Contact Us
News

Residential Rent Growth Slows Nationwide, Resumes Regular Seasonal Shifts

Placeholder

The median asking rent for U.S. apartments rose 7.8% year-over-year in October to $1,983, the smallest annual increase since August 2021, Redfin reports. Rents declined 0.9% nationwide month-over-month.

October was also the fifth consecutive month in which annual rent growth decelerated, with rents rising at about half the pace they were six months earlier, the company said. 

Some metros are seeing sharp annual drops in rent. Milwaukee led the nation in that way in October, with rents falling 17.6% since October 2021, while Minneapolis recorded a 7.8% drop, Redfin reports. 

Other recently hot apartment markets also saw more modest annual declines last month, including Seattle (down 2.7%), Boston (down 2.5%) and Austin (down 2.3%).

There is evidence that rental growth for single-family housing is slowing as well, following roughly two years of rents hikes above historic norms.  

Single-family rent growth year-over-year slowed for the fifth consecutive month in September 2022 to 10.2%, according to CoreLogic. In April, the annual increase came in at a high for 2022 of 13.9%.

“High mortgage interest rates may be causing potential homebuyers to hit pause and remain renters, keeping pressure on rent prices," CoreLogic Principal Economist Molly Boesel said in a statement. 

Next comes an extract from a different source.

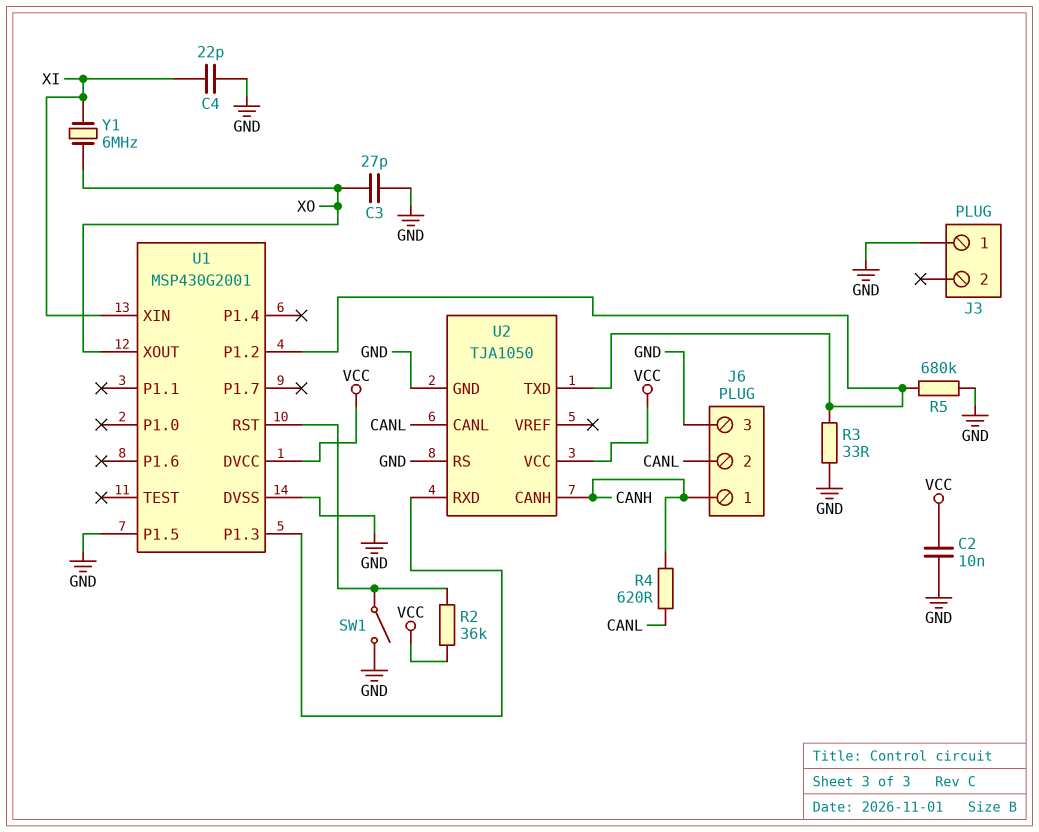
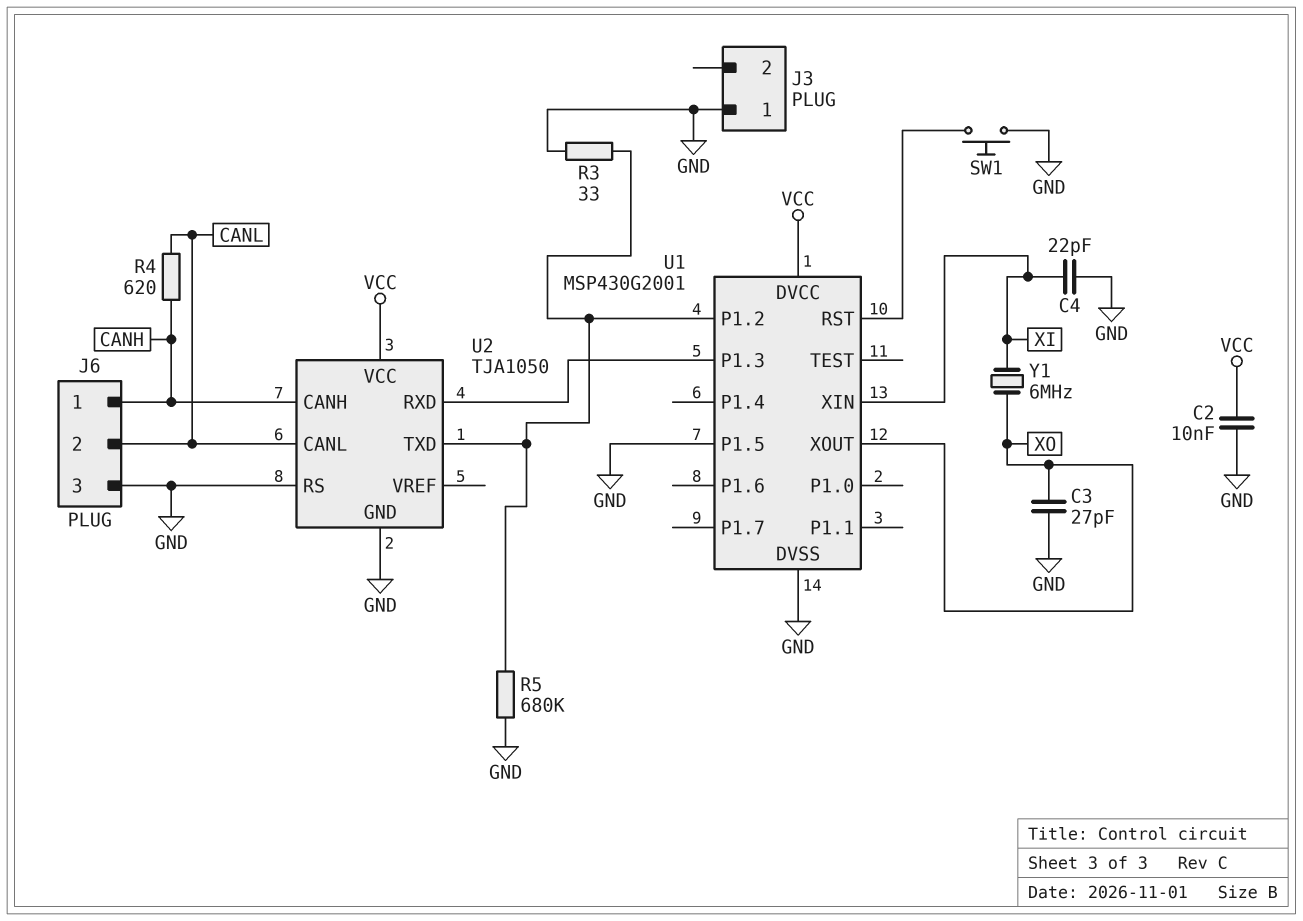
R2: 36k (U1/RST, VCC) -> none
SW1: switch (GND, U1/RST) -> button (GND, U1/RST)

"However, the monthly rent change was negative in September, resuming the typical seasonal pattern for the first time since 2019, which could signal the beginning of rent price growth normalization,” Boesel said.

Also, rent growth this September was slightly below that of September 2021, the company reports.

The cooling of rent growth has been uneven. Rents for higher-priced properties (more than 125% of regional median) gained only 8.9% in rent growth year-over-year in September, while lower-priced properties (75% or less than the regional median) saw rental growth of 12.1% since last year, CoreLogic reports.